On the leak - both the 'story' from the body shop and the wet floor, Joe's on it. Remove the plug at the bottom of the rocker panel (I think there's one directly under the front doors) and water should flow out. If so, your rocker panel's thin "slit drains" are plugged with dust. Normally, water from the moonroof drains comes out here, but if they're plugged the rockers fill and then the drain hose also does.
If no water comes out, there may be a blockage in the tube (s) on the way down to the rockers. IF this is the case (not likely) gently run a thin wire down into the drain holes at edges of open sunroof recessed areas. Don't get aggressive with this or you'll dislodge the tube and have major headaches.
IdahoDoug
final sales price was $15,200. i was surprised at the overall condition. the leather of the seats isn't cracked, the stereo works, the windows are strong, tranny shifts reasonably smoothly, carpets are perfect, and the red paint is in great condition.
i would adjust your price accordingly. unfortunately, there just aren't many good examples of these things out there right now. another couple was came in as were signing the papers AND as i was getting in t drive off, yet another guy showed up to buy the rig, or so it appeared.
good luck.
ace
1. Are these typical prices for brake jobs?
2. Why are the fronts more expensive than the rears?
3. I only have 50,000 miles on the rig, is it necessary to turn the rotors?
4. Is it difficult to change the brake pads yourself? I've changed brakes on other cars in the past with no problems, but never on a TLC.
Thanks.
Anyway, just changing the pads is very easy, especially on a TLC. All you really need to do is put the rig on jack stands and pull the wheels to get access to the pads. However, I would recommend re-packing the wheel bearings. I never turn rotors on my 80 series TLC as they quickly warp, but uzj100 rotors may be thicker from the factory. I wouldn't turn them unless they are warped (pulsing brake pedal), but some folks like to turn them every time. It's your call.
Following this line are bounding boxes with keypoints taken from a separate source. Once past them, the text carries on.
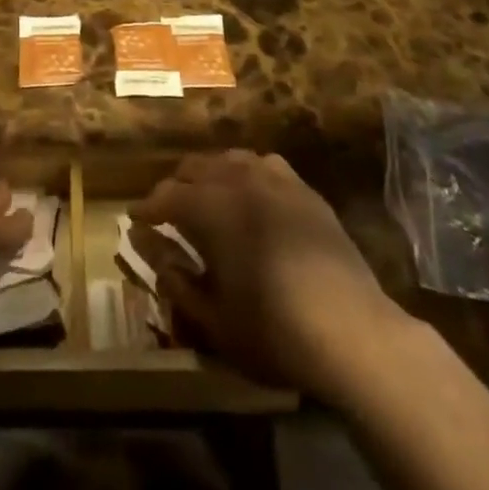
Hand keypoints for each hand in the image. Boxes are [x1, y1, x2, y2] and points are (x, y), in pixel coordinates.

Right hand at [133, 150, 416, 409]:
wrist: (352, 329)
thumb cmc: (274, 330)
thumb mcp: (215, 321)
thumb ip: (179, 284)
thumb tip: (156, 258)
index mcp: (209, 207)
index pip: (166, 196)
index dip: (147, 207)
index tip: (135, 218)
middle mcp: (237, 179)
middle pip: (195, 167)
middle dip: (176, 185)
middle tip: (169, 210)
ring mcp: (274, 179)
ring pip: (230, 159)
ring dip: (211, 174)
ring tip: (208, 196)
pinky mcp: (304, 189)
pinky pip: (265, 165)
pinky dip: (248, 173)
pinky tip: (252, 192)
If you want to do all the work yourself, you'll need 2 hub seals for the front end and a set of brake pads. You can pull the rotors and take them to any machine shop or brake shop to be turned for $10 or less each. Not sure how the rear end is setup, but if it's full-floating, you'll need 2 hub seals for it, too. Just like the front. A bearing packer from Sears works well, but cleaning the bearings and packing by hand is fine, too. Pick up a Haynes or factory manual to get torque values.
For tools, you'll need a hub socket and possibly c-clip pliers. A torque wrench is helpful. To just do the pads, no special tools are needed.
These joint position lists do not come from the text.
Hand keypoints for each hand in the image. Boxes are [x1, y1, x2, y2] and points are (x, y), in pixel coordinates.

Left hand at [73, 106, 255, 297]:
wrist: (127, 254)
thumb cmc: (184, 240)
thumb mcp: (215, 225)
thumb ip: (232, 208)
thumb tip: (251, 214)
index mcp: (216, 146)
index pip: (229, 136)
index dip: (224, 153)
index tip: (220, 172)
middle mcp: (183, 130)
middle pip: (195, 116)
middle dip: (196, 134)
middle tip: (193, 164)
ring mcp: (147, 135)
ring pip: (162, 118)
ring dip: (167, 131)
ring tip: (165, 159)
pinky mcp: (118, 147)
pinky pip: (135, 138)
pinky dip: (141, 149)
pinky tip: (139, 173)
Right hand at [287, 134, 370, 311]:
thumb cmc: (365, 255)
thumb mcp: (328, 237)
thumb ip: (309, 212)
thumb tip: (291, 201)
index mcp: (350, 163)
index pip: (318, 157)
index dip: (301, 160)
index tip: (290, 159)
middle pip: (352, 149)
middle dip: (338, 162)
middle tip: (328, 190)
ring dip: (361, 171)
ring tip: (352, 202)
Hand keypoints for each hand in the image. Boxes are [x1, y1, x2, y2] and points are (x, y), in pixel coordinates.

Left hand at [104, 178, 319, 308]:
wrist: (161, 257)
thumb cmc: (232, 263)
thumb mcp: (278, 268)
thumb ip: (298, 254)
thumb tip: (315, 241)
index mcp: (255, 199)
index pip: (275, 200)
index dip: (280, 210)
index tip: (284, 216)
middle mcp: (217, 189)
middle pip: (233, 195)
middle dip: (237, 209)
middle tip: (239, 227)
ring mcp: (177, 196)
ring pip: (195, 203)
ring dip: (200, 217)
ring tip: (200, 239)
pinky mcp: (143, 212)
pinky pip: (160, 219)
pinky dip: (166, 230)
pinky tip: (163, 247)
At 50K miles, I would flush the brake fluid.
Thanks very much for the fast, detailed and informative response. I can always count on this board for good info.
Thanks.
IdahoDoug
The negatives
The LC is used. It gets worst gas mileage especially since the new 4runner has the 5 speed automatic and weights less.
I would still go for the LC. Try to find a used one that is Toyota Certified and that will cover the major compenents (engine, drivetrain, etc.) for 6 years, 100k miles.
Also, try to find a used LC on a Toyota lot and compare it side by side to a '03 4Runner and you will discover which one is ultimately right you and your family. I mean get the keys to both and park them side by side with the doors open and you will see what I mean.
Of course, I would still choose the LC.
Good Luck!
Andrew
Raleigh, NC
'99 LC, ARB Winch Bar, OME Lift Kit, BFG'd ATs 285/75 R 16's
excellent business concept... i hope they make it!